Curiously, in all this new excitement, the person I thought of least was the source of it all: Car Jones. Or, rather, when I saw the actual Car, hulking over the water fountain or lounging near the steps of a truck, I did not consciously connect him with what felt like social success, new popularity. (I didn’t know about consequences.)

Therefore, when the first note from Car appeared on my desk, it felt like blackmail, although the message was innocent, was even kind. “You mustn’t mind that they tease you. You are the prettiest one of the girls. C. Jones.” I easily recognized his handwriting, those recklessly forward-slanting strokes, from the day when he had had to write on the blackboard,
“I will not disturb the other children during Music.” Twenty-five times. The note was real, all right.

Helplessly I turned around to stare at the back of the room, where the tallest boys sprawled in their too small desks. Truck children, all of them, bored and uncomfortable. There was Car, the tallest of all, the most bored, the least contained. Our eyes met, and even at that distance I saw that his were not black, as I had thought, but a dark slate blue; stormy eyes, even when, as he rarely did, Car smiled. I turned away quickly, and I managed to forget him for a while.

Having never witnessed a Southern spring before, I was astounded by its bursting opulence, that soft fullness of petal and bloom, everywhere the profusion of flowering shrubs and trees, the riotous flower beds. Walking home from school, I was enchanted with the yards of the stately houses (homes of professors) that I passed, the lush lawns, the rows of brilliant iris, the flowering quince and dogwood trees, crepe myrtle, wisteria vines. I would squint my eyes to see the tiniest pale-green leaves against the sky.

My mother didn’t like the spring. It gave her hay fever, and she spent most of her time languidly indoors, behind heavily lined, drawn draperies. “I’m simply too old for such exuberance,” she said.

“Happy” is perhaps not the word to describe my own state of mind, but I was tremendously excited, continuously. The season seemed to me so extraordinary in itself, the colors, the enchanting smells, and it coincided with my own altered awareness of myself: I could command attention, I was pretty (Car Jones was the first person ever to say that I was, after my mother’s long-ago murmurings to a late-arriving baby).

Now everyone knew my name, and called it out as I walked onto the playground. Last fall, as an envious, unknown new girl, I had heard other names, other greetings and teasing-insulting nicknames. “Hey, Red,” Harry McGinnis used to shout, in the direction of popular Jean.

The next note from Car Jones said, “I’ll bet you hate it down here. This is a cruddy town, but don’t let it bother you. Your hair is beautiful. I hope you never cut it. C. Jones.”

This scared me a little: the night before I had been arguing with my mother on just that point, my hair, which was long and straight. Why couldn’t I cut and curl it, like the other girls? How had Car Jones known what I wanted to do?
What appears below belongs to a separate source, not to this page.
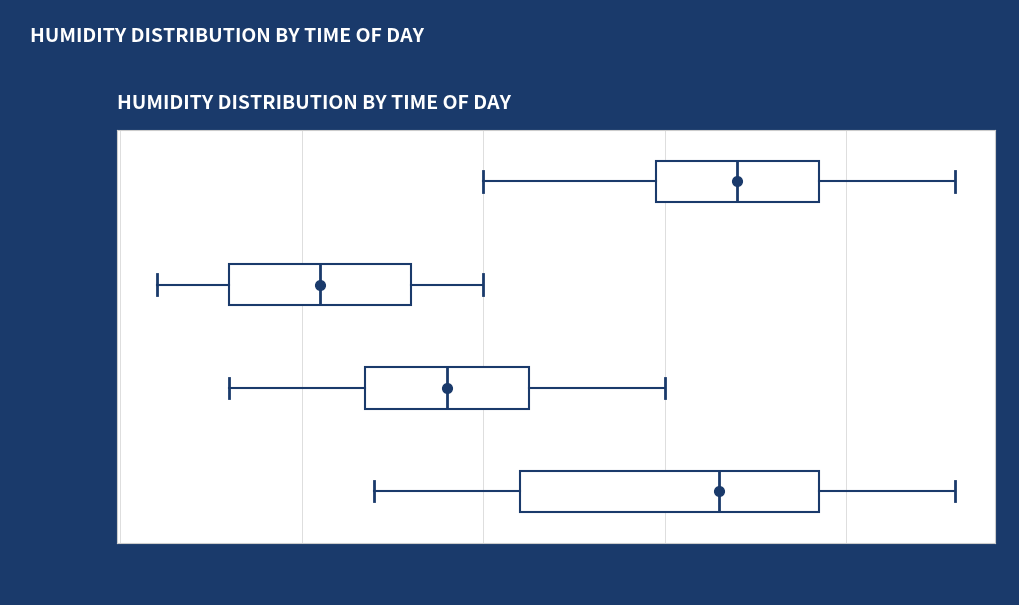

Which box is the widest, from its left edge to its right edge?

00:00-05:59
I forced myself not to look at him; I pretended that there was no Car Jones; it was just a name that certain people had made up.
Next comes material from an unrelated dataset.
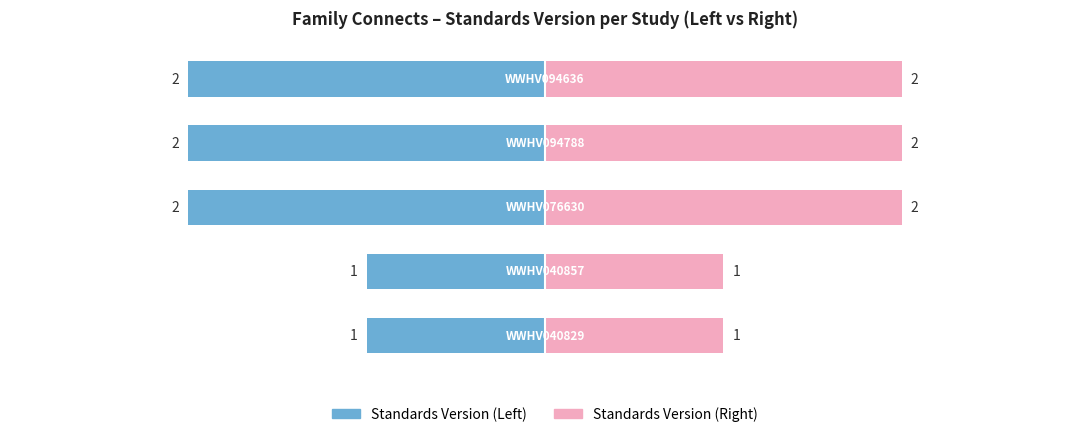

What is the maximum value shown in the chart?

2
I felt—I was sure—that Car Jones was an “abnormal” person. (I’m afraid “different” would have been the word I used, back then.) He represented forces that were dark and strange, whereas I myself had just come out into the light. I had joined the world of the normal. (My “normality” later included three marriages to increasingly “rich and prominent” men; my current husband is a surgeon. Three children, and as many abortions. I hate the symmetry, but there you are. I haven’t counted lovers. It comes to a normal life, for a woman of my age.) For years, at the time of our coming to Hilton, I had felt a little strange, isolated by my father’s death, my older-than-most-parents mother, by money. By being younger than other children, and new in town. I could clearly afford nothing to do with Car, and at the same time my literal mind acknowledged a certain obligation.

Therefore, when a note came from Car telling me to meet him on a Saturday morning in the vacant lot next to the
school, it didn’t occur to me that I didn’t have to go. I made excuses to my mother, and to some of the girls who were getting together for Cokes at someone’s house. I’d be a little late, I told the girls. I had to do an errand for my mother.